Objective A: Could you write out the part of the ANALYZE page that begins at "In Greengage DB, statistics" and stops after "based on them.", changing "data samples" to "row samples"?

Selection:
Collect statistics via ANALYZE
This topic explains the basics of database statistics collection in Greengage DB (based on Greenplum).
Greengage DB uses table metadata and statistics to optimize query execution. To execute a query, the executor performs its steps in the order defined by the planner. These steps include scans, filters, joins, motions, and so on. Every step has its cost, which represents the estimated use of CPU, memory, disk I/O, and network resources. A cost is an abstract value: it’s a number that reflects a relative amount of resources required to complete a step. To achieve the best query performance, the cost-based query optimizer estimates possible ways to execute a query, aiming to minimize its total cost.
To choose the best execution plan, the optimizer needs accurate statistics about the stored data, including row counts, distinct values, null fractions, and data distribution patterns. For example, if a query joins two tables and needs to redistribute one of them across all segments, the optimizer chooses the smaller table to reduce network overhead.
Statistics collection has its own cost: analyzing large volumes of data can cause a significant load on the cluster. To reduce this overhead, Greengage DB uses sampling during statistics collection. Instead of analyzing every row in large tables, it gathers statistics based on a representative subset of the data. For partitioned tables, the sample includes rows from all partitions.
Default sampling settings produce sufficiently accurate statistics for most cases. You can increase the sample size or statistics granularity for specific columns or tables to improve accuracy. Note that this increases the overhead of statistics collection and does not always lead to better query performance. It is recommended to test changes to the statistics configuration to find out if they actually improve workload efficiency.
In Greengage DB, statistics are collected in parallel across segments, but coordination is managed centrally.
The master instance gathers data samples and table metadata from each segment and calculates overall statistics based on them.
The results are stored on master in the system catalog: the pg_statistic
table and pg_stats
view.
When to update statistics
Newly created tables do not have any statistics until they are collected using one of the available methods.

Working data:

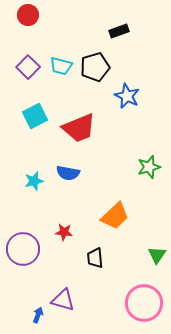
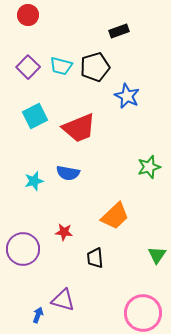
pink circle: moved 1 px left, 10 px down
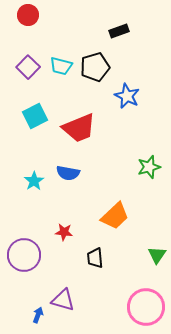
cyan star: rotated 18 degrees counterclockwise
purple circle: moved 1 px right, 6 px down
pink circle: moved 3 px right, 6 px up
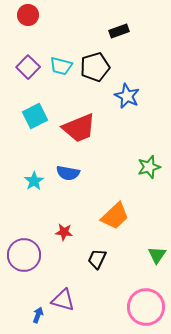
black trapezoid: moved 2 px right, 1 px down; rotated 30 degrees clockwise
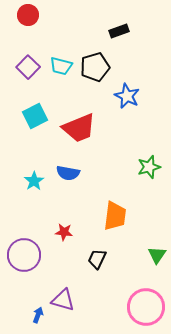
orange trapezoid: rotated 40 degrees counterclockwise
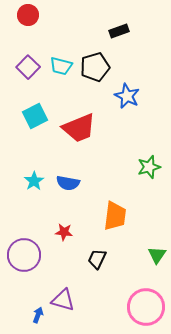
blue semicircle: moved 10 px down
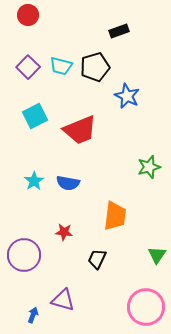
red trapezoid: moved 1 px right, 2 px down
blue arrow: moved 5 px left
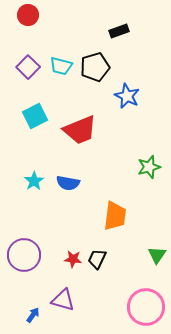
red star: moved 9 px right, 27 px down
blue arrow: rotated 14 degrees clockwise
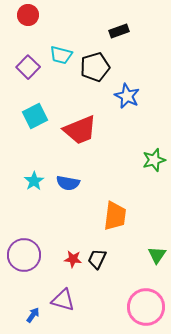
cyan trapezoid: moved 11 px up
green star: moved 5 px right, 7 px up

Objective B: Can you repeat the records exactly, from their start through the line that has "blue semicircle: moved 10 px down" (that line included), with the pictures left out?

Full answer A:
In Greengage DB, statistics are collected in parallel across segments, but coordination is managed centrally.
The master instance gathers row samples and table metadata from each segment and calculates overall statistics based on them.

Full answer B:
pink circle: moved 1 px left, 10 px down
cyan star: rotated 18 degrees counterclockwise
purple circle: moved 1 px right, 6 px down
pink circle: moved 3 px right, 6 px up
black trapezoid: moved 2 px right, 1 px down; rotated 30 degrees clockwise
orange trapezoid: rotated 40 degrees counterclockwise
blue semicircle: moved 10 px down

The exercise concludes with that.